--- Material shown ---

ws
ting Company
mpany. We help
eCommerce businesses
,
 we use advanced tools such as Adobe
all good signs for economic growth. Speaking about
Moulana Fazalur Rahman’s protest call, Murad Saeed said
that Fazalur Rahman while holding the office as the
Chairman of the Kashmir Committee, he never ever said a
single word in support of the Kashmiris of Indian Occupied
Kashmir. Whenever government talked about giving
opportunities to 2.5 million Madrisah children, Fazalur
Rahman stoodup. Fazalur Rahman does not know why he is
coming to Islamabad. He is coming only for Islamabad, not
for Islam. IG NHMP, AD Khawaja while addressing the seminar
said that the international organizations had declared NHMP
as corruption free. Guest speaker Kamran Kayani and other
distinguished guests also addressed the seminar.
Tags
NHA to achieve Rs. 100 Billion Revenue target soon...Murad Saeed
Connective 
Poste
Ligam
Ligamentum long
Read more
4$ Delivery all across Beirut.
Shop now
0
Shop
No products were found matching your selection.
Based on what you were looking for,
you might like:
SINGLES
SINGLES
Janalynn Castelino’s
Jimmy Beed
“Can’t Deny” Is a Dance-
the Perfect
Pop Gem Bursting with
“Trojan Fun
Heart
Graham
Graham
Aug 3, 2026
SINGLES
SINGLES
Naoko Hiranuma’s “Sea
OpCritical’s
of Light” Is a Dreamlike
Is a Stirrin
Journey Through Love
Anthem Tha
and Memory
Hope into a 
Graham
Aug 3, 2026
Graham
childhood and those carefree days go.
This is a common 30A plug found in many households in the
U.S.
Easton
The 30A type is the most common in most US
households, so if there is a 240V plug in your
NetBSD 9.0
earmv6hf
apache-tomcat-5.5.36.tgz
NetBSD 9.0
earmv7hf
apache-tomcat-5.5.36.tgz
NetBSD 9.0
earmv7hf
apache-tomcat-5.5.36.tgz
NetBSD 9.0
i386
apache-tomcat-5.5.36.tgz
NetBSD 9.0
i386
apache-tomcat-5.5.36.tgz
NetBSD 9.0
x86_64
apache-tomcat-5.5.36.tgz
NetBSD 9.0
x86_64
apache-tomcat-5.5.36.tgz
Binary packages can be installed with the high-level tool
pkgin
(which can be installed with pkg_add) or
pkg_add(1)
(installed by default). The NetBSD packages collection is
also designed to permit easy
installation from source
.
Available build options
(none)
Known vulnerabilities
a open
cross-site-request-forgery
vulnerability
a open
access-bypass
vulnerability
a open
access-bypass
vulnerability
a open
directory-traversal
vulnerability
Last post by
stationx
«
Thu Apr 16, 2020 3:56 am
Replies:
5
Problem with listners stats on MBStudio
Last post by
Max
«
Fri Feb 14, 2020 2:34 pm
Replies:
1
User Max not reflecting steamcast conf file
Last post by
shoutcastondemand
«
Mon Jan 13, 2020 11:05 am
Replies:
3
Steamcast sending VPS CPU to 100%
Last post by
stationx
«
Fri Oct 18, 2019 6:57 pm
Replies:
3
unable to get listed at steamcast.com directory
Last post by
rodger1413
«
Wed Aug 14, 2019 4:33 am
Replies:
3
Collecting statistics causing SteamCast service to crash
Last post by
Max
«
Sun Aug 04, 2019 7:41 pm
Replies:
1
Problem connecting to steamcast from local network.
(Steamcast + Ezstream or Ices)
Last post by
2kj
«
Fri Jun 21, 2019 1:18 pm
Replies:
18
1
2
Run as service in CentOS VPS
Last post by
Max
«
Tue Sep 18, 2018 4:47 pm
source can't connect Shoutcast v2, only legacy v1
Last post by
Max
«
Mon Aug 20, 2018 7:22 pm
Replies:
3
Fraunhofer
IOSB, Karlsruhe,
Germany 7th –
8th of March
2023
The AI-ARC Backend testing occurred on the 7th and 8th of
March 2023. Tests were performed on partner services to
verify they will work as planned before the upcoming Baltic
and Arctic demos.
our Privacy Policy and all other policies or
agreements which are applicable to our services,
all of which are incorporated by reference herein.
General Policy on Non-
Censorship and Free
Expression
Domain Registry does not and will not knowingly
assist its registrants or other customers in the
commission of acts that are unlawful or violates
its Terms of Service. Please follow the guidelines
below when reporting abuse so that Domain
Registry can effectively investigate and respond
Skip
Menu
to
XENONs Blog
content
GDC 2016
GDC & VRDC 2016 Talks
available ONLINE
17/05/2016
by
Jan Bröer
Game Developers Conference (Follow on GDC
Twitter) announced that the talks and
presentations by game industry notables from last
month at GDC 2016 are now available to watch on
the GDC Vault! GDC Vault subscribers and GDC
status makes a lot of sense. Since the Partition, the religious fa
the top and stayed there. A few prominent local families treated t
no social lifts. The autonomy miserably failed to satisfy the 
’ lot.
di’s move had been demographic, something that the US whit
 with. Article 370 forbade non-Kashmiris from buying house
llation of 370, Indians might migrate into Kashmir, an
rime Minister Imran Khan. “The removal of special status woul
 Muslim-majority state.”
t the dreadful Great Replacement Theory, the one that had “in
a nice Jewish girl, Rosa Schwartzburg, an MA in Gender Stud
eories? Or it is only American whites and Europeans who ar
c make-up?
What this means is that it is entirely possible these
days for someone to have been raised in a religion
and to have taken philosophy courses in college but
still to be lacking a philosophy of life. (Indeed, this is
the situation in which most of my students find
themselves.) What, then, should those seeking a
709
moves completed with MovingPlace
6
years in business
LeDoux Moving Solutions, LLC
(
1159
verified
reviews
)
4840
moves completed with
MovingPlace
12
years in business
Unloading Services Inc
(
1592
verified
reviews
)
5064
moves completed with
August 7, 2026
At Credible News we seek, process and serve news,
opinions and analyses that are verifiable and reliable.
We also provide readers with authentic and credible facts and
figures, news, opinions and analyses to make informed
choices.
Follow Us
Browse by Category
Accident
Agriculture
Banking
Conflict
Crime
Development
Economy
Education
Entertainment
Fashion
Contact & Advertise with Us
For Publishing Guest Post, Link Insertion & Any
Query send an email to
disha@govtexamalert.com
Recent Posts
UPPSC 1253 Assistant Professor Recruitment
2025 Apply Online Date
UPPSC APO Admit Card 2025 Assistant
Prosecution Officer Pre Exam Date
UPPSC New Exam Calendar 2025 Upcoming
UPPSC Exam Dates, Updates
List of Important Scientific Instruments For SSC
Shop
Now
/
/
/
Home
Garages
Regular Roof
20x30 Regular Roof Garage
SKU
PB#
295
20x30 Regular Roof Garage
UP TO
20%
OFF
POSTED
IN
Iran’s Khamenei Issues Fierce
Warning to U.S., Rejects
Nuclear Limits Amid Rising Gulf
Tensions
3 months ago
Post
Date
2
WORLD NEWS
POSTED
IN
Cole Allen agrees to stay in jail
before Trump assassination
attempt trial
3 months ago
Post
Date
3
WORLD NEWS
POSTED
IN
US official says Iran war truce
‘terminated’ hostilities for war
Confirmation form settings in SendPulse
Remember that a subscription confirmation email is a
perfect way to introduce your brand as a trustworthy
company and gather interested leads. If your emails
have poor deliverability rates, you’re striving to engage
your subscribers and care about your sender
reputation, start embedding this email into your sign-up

---

» Work request:
Here the goal is to repeat each entry exactly.

» Problem solution:
ws
ting Company
mpany. We help
eCommerce businesses
,
 we use advanced tools such as Adobe
all good signs for economic growth. Speaking about
Moulana Fazalur Rahman’s protest call, Murad Saeed said
that Fazalur Rahman while holding the office as the
Chairman of the Kashmir Committee, he never ever said a
single word in support of the Kashmiris of Indian Occupied
Kashmir. Whenever government talked about giving
opportunities to 2.5 million Madrisah children, Fazalur
Rahman stoodup. Fazalur Rahman does not know why he is
coming to Islamabad. He is coming only for Islamabad, not
for Islam. IG NHMP, AD Khawaja while addressing the seminar
said that the international organizations had declared NHMP
as corruption free. Guest speaker Kamran Kayani and other
distinguished guests also addressed the seminar.
Tags
NHA to achieve Rs. 100 Billion Revenue target soon...Murad Saeed
Connective 
Poste
Ligam
Ligamentum long
Read more
4$ Delivery all across Beirut.
Shop now
0
Shop
No products were found matching your selection.
Based on what you were looking for,
you might like:
SINGLES
SINGLES
Janalynn Castelino’s
Jimmy Beed
“Can’t Deny” Is a Dance-
the Perfect
Pop Gem Bursting with
“Trojan Fun
Heart
Graham
Graham
Aug 3, 2026
SINGLES
SINGLES
Naoko Hiranuma’s “Sea
OpCritical’s
of Light” Is a Dreamlike
Is a Stirrin
Journey Through Love
Anthem Tha
and Memory
Hope into a 
Graham
Aug 3, 2026
Graham
childhood and those carefree days go.
This is a common 30A plug found in many households in the
U.S.
Easton
The 30A type is the most common in most US
households, so if there is a 240V plug in your
NetBSD 9.0
earmv6hf
apache-tomcat-5.5.36.tgz
NetBSD 9.0
earmv7hf
apache-tomcat-5.5.36.tgz
NetBSD 9.0
earmv7hf
apache-tomcat-5.5.36.tgz
NetBSD 9.0
i386
apache-tomcat-5.5.36.tgz
NetBSD 9.0
i386
apache-tomcat-5.5.36.tgz
NetBSD 9.0
x86_64
apache-tomcat-5.5.36.tgz
NetBSD 9.0
x86_64
apache-tomcat-5.5.36.tgz
Binary packages can be installed with the high-level tool
pkgin
(which can be installed with pkg_add) or
pkg_add(1)
(installed by default). The NetBSD packages collection is
also designed to permit easy
installation from source
.
Available build options
(none)
Known vulnerabilities
a open
cross-site-request-forgery
vulnerability
a open
access-bypass
vulnerability
a open
access-bypass
vulnerability
a open
directory-traversal
vulnerability
Last post by
stationx
«
Thu Apr 16, 2020 3:56 am
Replies:
5
Problem with listners stats on MBStudio
Last post by
Max
«
Fri Feb 14, 2020 2:34 pm
Replies:
1
User Max not reflecting steamcast conf file
Last post by
shoutcastondemand
«
Mon Jan 13, 2020 11:05 am
Replies:
3
Steamcast sending VPS CPU to 100%
Last post by
stationx
«
Fri Oct 18, 2019 6:57 pm
Replies:
3
unable to get listed at steamcast.com directory
Last post by
rodger1413
«
Wed Aug 14, 2019 4:33 am
Replies:
3
Collecting statistics causing SteamCast service to crash
Last post by
Max
«
Sun Aug 04, 2019 7:41 pm
Replies:
1
Problem connecting to steamcast from local network.
(Steamcast + Ezstream or Ices)
Last post by
2kj
«
Fri Jun 21, 2019 1:18 pm
Replies:
18
1
2
Run as service in CentOS VPS
Last post by
Max
«
Tue Sep 18, 2018 4:47 pm
source can't connect Shoutcast v2, only legacy v1
Last post by
Max
«
Mon Aug 20, 2018 7:22 pm
Replies:
3
Fraunhofer
IOSB, Karlsruhe,
Germany 7th –
8th of March
2023
The AI-ARC Backend testing occurred on the 7th and 8th of
March 2023. Tests were performed on partner services to
verify they will work as planned before the upcoming Baltic
and Arctic demos.
our Privacy Policy and all other policies or
agreements which are applicable to our services,
all of which are incorporated by reference herein.
General Policy on Non-
Censorship and Free
Expression
Domain Registry does not and will not knowingly
assist its registrants or other customers in the
commission of acts that are unlawful or violates
its Terms of Service. Please follow the guidelines
below when reporting abuse so that Domain
Registry can effectively investigate and respond
Skip
Menu
to
XENONs Blog
content
GDC 2016
GDC & VRDC 2016 Talks
available ONLINE
17/05/2016
by
Jan Bröer
Game Developers Conference (Follow on GDC
Twitter) announced that the talks and
presentations by game industry notables from last
month at GDC 2016 are now available to watch on
the GDC Vault! GDC Vault subscribers and GDC
status makes a lot of sense. Since the Partition, the religious fa
the top and stayed there. A few prominent local families treated t
no social lifts. The autonomy miserably failed to satisfy the 
’ lot.
di’s move had been demographic, something that the US whit
 with. Article 370 forbade non-Kashmiris from buying house
llation of 370, Indians might migrate into Kashmir, an
rime Minister Imran Khan. “The removal of special status woul
 Muslim-majority state.”
t the dreadful Great Replacement Theory, the one that had “in
a nice Jewish girl, Rosa Schwartzburg, an MA in Gender Stud
eories? Or it is only American whites and Europeans who ar
c make-up?
What this means is that it is entirely possible these
days for someone to have been raised in a religion
and to have taken philosophy courses in college but
still to be lacking a philosophy of life. (Indeed, this is
the situation in which most of my students find
themselves.) What, then, should those seeking a
709
moves completed with MovingPlace
6
years in business
LeDoux Moving Solutions, LLC
(
1159
verified
reviews
)
4840
moves completed with
MovingPlace
12
years in business
Unloading Services Inc
(
1592
verified
reviews
)
5064
moves completed with
August 7, 2026
At Credible News we seek, process and serve news,
opinions and analyses that are verifiable and reliable.
We also provide readers with authentic and credible facts and
figures, news, opinions and analyses to make informed
choices.
Follow Us
Browse by Category
Accident
Agriculture
Banking
Conflict
Crime
Development
Economy
Education
Entertainment
Fashion
Contact & Advertise with Us
For Publishing Guest Post, Link Insertion & Any
Query send an email to
disha@govtexamalert.com
Recent Posts
UPPSC 1253 Assistant Professor Recruitment
2025 Apply Online Date
UPPSC APO Admit Card 2025 Assistant
Prosecution Officer Pre Exam Date
UPPSC New Exam Calendar 2025 Upcoming
UPPSC Exam Dates, Updates
List of Important Scientific Instruments For SSC
Shop
Now
/
/
/
Home
Garages
Regular Roof
20x30 Regular Roof Garage
SKU
PB#
295
20x30 Regular Roof Garage
UP TO
20%
OFF
POSTED
IN
Iran’s Khamenei Issues Fierce
Warning to U.S., Rejects
Nuclear Limits Amid Rising Gulf
Tensions
3 months ago
Post
Date
2
WORLD NEWS
POSTED
IN
Cole Allen agrees to stay in jail
before Trump assassination
attempt trial
3 months ago
Post
Date
3
WORLD NEWS
POSTED
IN
US official says Iran war truce
‘terminated’ hostilities for war
Confirmation form settings in SendPulse
Remember that a subscription confirmation email is a
perfect way to introduce your brand as a trustworthy
company and gather interested leads. If your emails
have poor deliverability rates, you’re striving to engage
your subscribers and care about your sender
reputation, start embedding this email into your sign-up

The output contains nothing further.